When you're planning to study abroad, it's very important to consider the potential health issues you could encounter as a visiting student.
The Center for Global Education's Student Study Abroad Safety Handbook suggests that you take time to learn about precautions you can take to avoid illnesses. The U.S. Centers for Disease Control and Prevention (CDC) publishes travel advisories on its website for countries around the world. And the U.S. Department of State provides information on its Students Abroad website.
The U.S. Department of State also encourages all international travelers to enroll their trips with the U.S. Department of State so they can receive alerts about potential health hazards. Enrolling will also allow your host country's U.S. Embassy to find you if there is an emergency.
It's easier to stay well if you're in good physical condition at the start of your trip.
- Make sure you receive any necessary inoculations before you leave the U.S. World Health Organization offers recommendations for getting vaccinations.
- If you take medications, make sure to bring an adequate supply. You can contact the U.S. Embassy or your student travel program to find out the rules for bringing prescription medications into the country you're planning to visit.

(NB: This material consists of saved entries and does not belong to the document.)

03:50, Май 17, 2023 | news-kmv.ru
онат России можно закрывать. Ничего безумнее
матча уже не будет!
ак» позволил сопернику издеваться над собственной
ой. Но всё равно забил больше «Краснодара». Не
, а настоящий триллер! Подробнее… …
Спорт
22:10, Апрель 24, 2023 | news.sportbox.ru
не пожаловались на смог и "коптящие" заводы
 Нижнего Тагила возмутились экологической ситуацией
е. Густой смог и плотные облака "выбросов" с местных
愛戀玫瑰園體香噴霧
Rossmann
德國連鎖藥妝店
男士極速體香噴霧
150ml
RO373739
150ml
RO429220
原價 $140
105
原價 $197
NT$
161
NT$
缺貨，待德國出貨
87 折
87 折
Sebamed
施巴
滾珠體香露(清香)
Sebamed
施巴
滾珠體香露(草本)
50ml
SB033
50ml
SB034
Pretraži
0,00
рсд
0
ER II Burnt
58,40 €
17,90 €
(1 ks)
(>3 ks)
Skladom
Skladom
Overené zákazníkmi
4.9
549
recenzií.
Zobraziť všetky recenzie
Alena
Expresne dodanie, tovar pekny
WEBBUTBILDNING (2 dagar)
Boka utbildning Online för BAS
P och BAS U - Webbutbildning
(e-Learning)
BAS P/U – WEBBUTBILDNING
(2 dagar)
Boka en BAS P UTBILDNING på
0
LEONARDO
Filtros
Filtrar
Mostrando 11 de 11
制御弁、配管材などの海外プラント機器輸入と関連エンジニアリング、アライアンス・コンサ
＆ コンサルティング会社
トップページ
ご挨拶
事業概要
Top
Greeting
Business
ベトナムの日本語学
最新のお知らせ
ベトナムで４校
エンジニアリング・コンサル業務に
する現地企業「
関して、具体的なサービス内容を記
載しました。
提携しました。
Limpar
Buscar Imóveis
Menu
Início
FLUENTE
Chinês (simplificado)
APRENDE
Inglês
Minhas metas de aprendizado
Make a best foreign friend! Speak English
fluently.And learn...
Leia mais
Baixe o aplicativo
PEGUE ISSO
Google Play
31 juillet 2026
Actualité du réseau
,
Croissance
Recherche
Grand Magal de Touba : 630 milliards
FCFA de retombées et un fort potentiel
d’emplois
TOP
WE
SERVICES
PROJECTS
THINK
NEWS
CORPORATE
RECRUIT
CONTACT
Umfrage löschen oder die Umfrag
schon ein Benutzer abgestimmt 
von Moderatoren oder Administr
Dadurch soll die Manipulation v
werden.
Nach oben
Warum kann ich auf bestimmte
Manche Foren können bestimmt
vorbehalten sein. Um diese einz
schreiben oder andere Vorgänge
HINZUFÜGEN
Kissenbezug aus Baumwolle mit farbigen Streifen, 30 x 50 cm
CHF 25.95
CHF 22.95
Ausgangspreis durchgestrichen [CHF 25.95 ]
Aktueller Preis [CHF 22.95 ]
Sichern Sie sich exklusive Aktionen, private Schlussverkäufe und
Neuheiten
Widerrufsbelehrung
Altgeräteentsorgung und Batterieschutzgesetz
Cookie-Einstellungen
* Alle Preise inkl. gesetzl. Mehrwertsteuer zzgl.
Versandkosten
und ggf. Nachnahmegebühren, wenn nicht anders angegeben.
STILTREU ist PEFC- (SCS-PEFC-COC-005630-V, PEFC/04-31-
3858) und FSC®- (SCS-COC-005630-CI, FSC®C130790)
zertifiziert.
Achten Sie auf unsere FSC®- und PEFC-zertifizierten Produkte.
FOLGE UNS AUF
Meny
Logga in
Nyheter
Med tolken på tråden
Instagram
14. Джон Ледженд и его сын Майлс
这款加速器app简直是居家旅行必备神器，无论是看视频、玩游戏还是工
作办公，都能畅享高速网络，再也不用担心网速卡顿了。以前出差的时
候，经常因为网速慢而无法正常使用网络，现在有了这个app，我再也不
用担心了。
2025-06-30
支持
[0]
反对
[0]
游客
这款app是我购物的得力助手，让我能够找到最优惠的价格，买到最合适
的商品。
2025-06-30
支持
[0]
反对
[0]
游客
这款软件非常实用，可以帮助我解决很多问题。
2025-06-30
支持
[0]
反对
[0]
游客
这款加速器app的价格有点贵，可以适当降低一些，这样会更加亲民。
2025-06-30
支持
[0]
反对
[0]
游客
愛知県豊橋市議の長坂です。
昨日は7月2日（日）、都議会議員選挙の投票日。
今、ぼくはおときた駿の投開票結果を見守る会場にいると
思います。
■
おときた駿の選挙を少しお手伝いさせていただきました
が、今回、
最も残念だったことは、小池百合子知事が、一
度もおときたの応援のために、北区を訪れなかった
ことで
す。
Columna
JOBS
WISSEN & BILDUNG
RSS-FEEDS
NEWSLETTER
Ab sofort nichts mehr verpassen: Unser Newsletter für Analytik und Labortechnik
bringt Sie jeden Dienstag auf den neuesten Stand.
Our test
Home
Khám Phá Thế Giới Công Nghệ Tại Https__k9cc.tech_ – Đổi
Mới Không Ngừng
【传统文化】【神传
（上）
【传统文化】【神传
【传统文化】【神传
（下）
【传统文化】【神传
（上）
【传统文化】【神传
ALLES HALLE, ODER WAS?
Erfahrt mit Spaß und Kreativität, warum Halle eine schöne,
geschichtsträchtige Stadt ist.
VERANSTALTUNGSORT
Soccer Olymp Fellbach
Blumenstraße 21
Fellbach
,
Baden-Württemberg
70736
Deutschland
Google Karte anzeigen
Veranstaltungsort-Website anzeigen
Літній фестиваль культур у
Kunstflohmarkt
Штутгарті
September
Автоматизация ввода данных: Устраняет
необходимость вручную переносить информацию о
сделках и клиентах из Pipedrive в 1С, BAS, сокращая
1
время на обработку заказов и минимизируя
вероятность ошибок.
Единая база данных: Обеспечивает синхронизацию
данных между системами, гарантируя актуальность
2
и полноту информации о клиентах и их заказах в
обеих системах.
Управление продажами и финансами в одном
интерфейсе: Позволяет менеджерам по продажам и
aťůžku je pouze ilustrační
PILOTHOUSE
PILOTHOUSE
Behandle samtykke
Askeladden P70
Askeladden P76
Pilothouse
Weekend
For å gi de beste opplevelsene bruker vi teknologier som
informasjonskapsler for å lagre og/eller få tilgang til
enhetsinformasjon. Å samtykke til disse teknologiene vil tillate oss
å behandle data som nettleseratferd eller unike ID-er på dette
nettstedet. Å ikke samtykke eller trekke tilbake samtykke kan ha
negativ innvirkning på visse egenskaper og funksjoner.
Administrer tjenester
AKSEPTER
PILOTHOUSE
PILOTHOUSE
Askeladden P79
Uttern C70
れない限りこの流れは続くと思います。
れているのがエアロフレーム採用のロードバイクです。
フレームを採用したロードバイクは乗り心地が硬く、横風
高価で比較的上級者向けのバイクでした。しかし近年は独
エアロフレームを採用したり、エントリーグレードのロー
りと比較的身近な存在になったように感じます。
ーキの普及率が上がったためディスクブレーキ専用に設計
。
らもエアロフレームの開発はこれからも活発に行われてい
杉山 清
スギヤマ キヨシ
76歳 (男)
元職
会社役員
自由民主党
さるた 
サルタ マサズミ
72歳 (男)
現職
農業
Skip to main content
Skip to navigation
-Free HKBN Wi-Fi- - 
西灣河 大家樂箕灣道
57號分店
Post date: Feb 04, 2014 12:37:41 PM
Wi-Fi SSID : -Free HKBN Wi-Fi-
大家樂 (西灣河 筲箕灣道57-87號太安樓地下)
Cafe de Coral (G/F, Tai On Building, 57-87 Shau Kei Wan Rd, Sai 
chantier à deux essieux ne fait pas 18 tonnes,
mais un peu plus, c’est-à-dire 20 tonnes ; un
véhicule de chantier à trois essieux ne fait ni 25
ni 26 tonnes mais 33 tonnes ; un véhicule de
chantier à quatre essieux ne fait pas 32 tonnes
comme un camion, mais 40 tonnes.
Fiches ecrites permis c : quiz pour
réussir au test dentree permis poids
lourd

- The CDC advises travelers that drugs sold in low-to-middle-income countries may be counterfeit and have poor quality or toxic ingredients due to the lack of resources to effectively monitor and enforce drug quality standards. Avoid taking them without first consulting a health professional.
- Because the quality of health care abroad may not meet the standards you're accustomed to, many colleges, such as Colorado State University, encourage students to have a physical examination, a dental check-up, and an eye exam before they leave.
- Furthermore, exercising regularly can help you maintain your health and fitness while you're abroad.
Not sure what else to take with you? Check out this ultimate study abroad packing list.
Be Cautious About What You Eat and Drink
Two common ways to become ill while abroad are eating and drinking contaminated food and beverages. Make sure you can determine whether the local water is safe to drink. If you plan to drink bottled water, always check to make sure each bottle's seal is intact. Remember that ice can be a source of bacteria.
If you suffer from food poisoning or diarrhea while abroad, drink plenty of liquids to stay hydrated. Be sure to see a doctor if your condition worsens.
In addition to monitoring what you eat and drink, it's important to be aware of diseases that can be transmitted by insects. Malaria is a mosquito-borne disease that causes flu-like symptoms. According to the American Mosquito Control Association, more than one million people worldwide die from mosquito-borne diseases each year.
Get an International Health Insurance Plan
When you study abroad, it's important to consider international student health insurance, since injuries and illnesses can happen anywhere.
Most domestic insurance policies won't cover you while you're outside the U.S., so you could be fully responsible for any financial payments resulting from a sickness or injury. And, according to the Centers for Disease Control and Prevention (CDC), you could pay more than $100,000 for a medical evacuation without international health insurance.
That’s why the U.S. Department of State recommends that you “ask your medical insurance company if your policy applies overseas – and if it covers emergency expenses such as medical evacuation.” If it doesn’t, an international student health insurance plan like StudentSecure could reduce your personal expenses if you were to face an unexpected injury or illness throughout the course of your international studies.
StudentSecure provides medical coverage to full-time students and scholars while they're abroad. It meets or exceeds most government and visa requirements, including J-1 visa requirements, as well as meeting the requirements of many programs and schools.
StudentSecure offers four levels of coverage – Elite, Select, Budget, and Smart – with maximum health benefits ranging from $200,000 to $5,000,000. All levels of coverage include emergency medical evacuation coverage and provide the option of saving money by paying your full premium in advance.
Always Be Prepared
International study provides an excellent opportunity for students to learn while gaining a cultural understanding of the world. You'll have a better experience abroad if you're knowledgeable about potential health issues and take the proper precautions before and during your trip.